## ASSIGNMENT
Please produce a character-exact copy of the listing that follows, omitting all images.

## RECORDS SUPPLIED

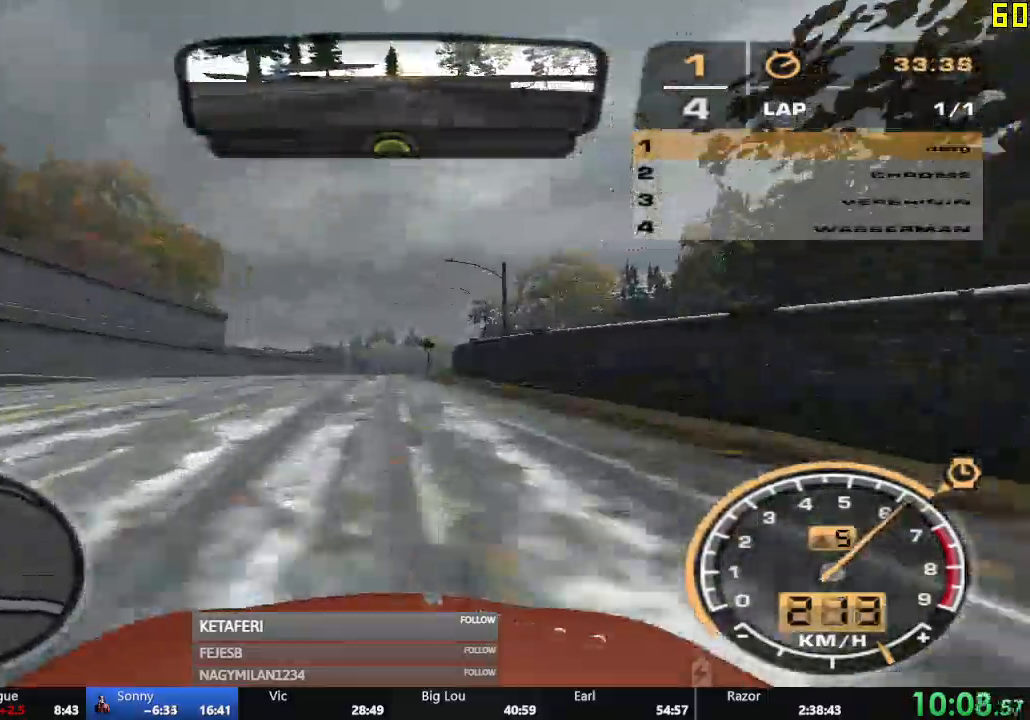
{"buttons": ["R2"], "left_stick": "center", "events": []}
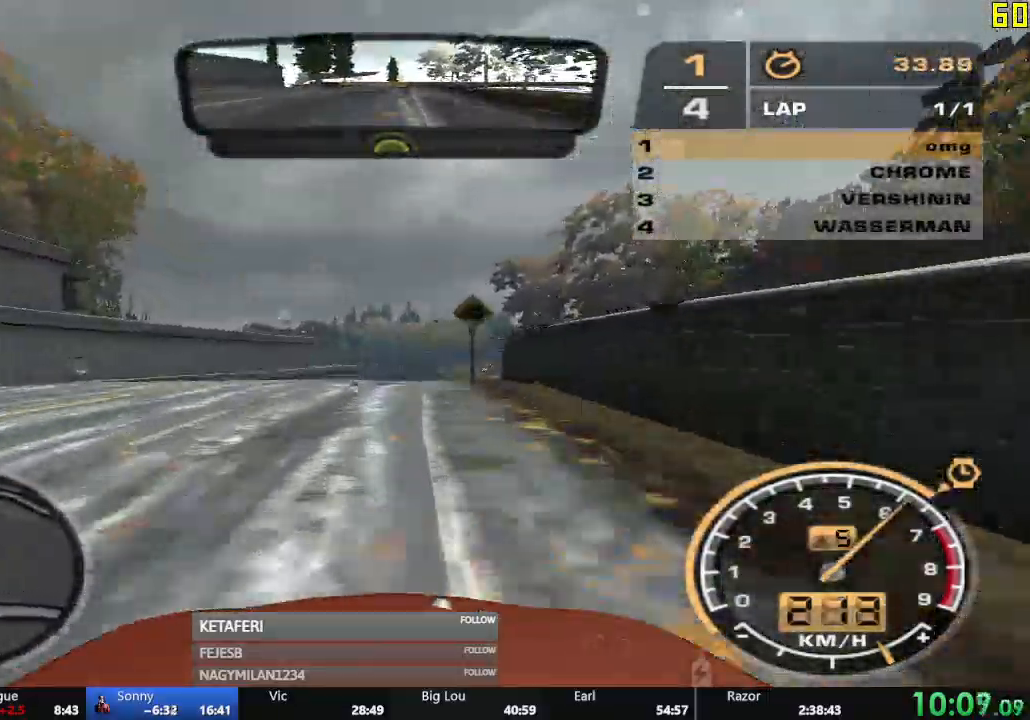
{"buttons": ["R2"], "left_stick": "center", "events": []}
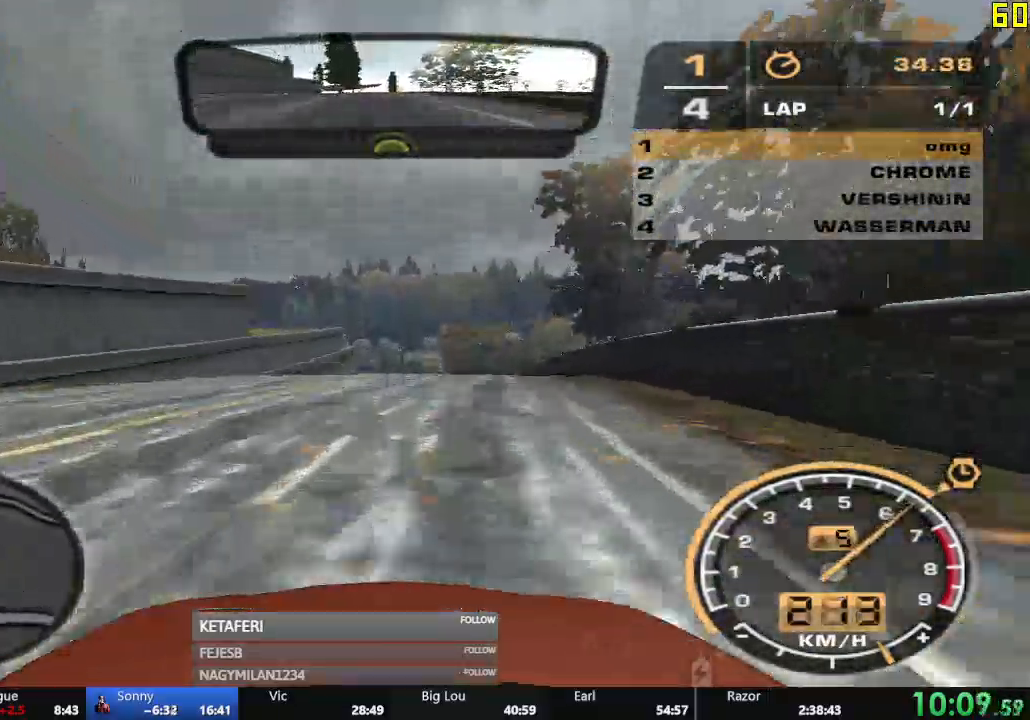
{"buttons": ["R2"], "left_stick": "center", "events": []}
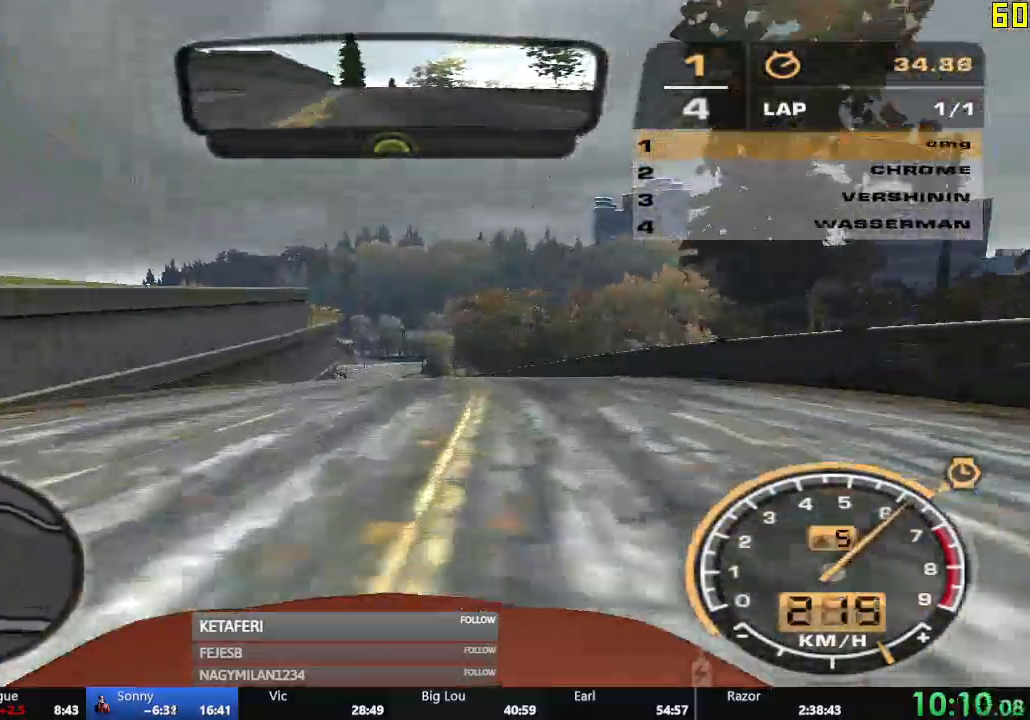
{"buttons": ["R2"], "left_stick": "center", "events": []}
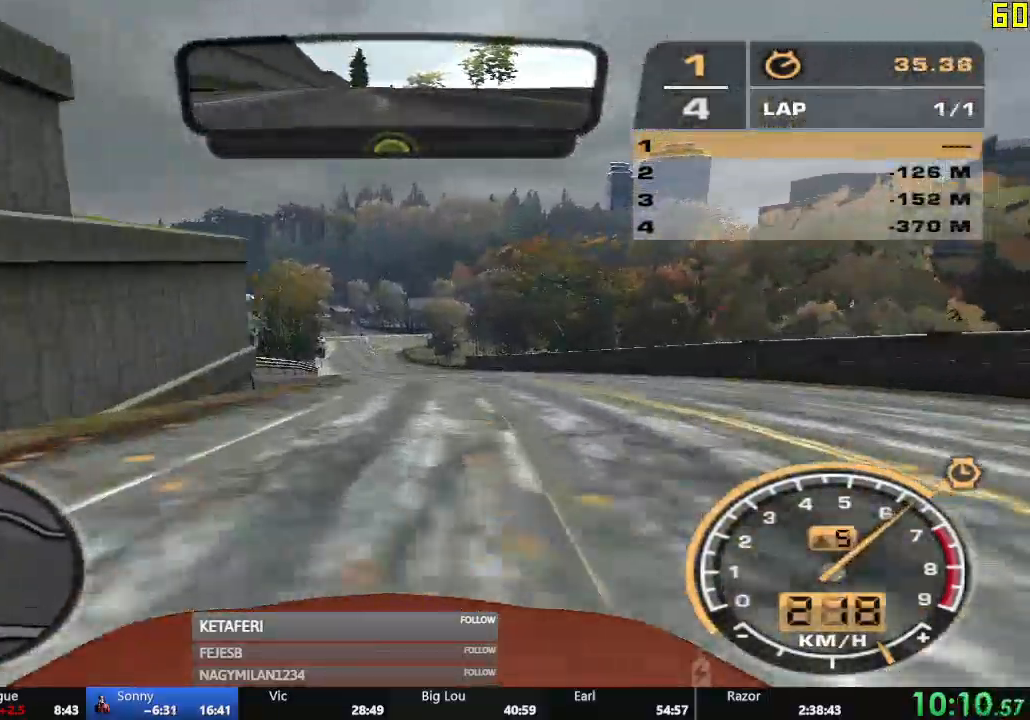
{"buttons": ["R2"], "left_stick": "center", "events": []}
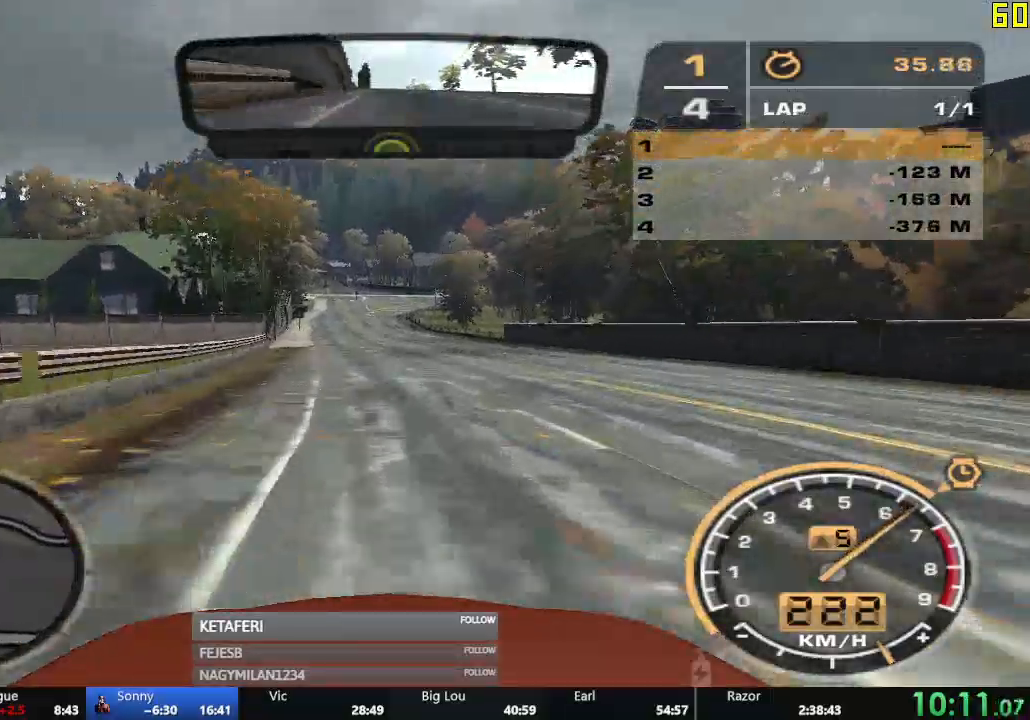
{"buttons": ["R2"], "left_stick": "center", "events": []}
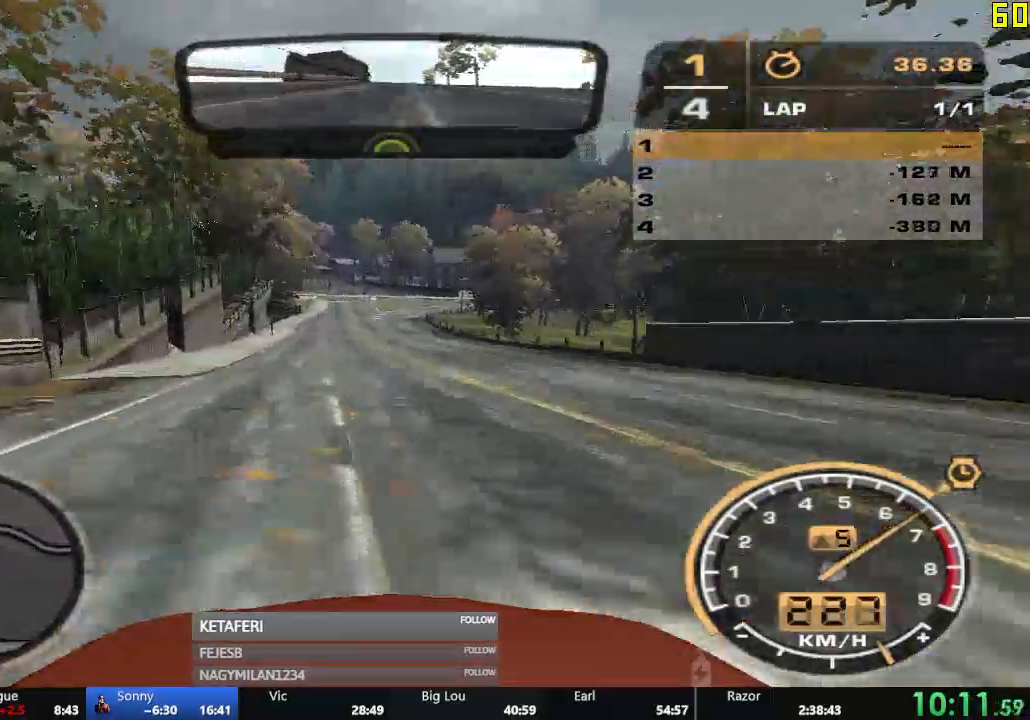
{"buttons": ["R2"], "left_stick": "center", "events": []}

## TASK RESULT
{"buttons": ["R2"], "left_stick": "center", "events": []}
{"buttons": ["R2"], "left_stick": "center", "events": []}
{"buttons": ["R2"], "left_stick": "center", "events": []}
{"buttons": ["R2"], "left_stick": "center", "events": []}
{"buttons": ["R2"], "left_stick": "center", "events": []}
{"buttons": ["R2"], "left_stick": "center", "events": []}
{"buttons": ["R2"], "left_stick": "center", "events": []}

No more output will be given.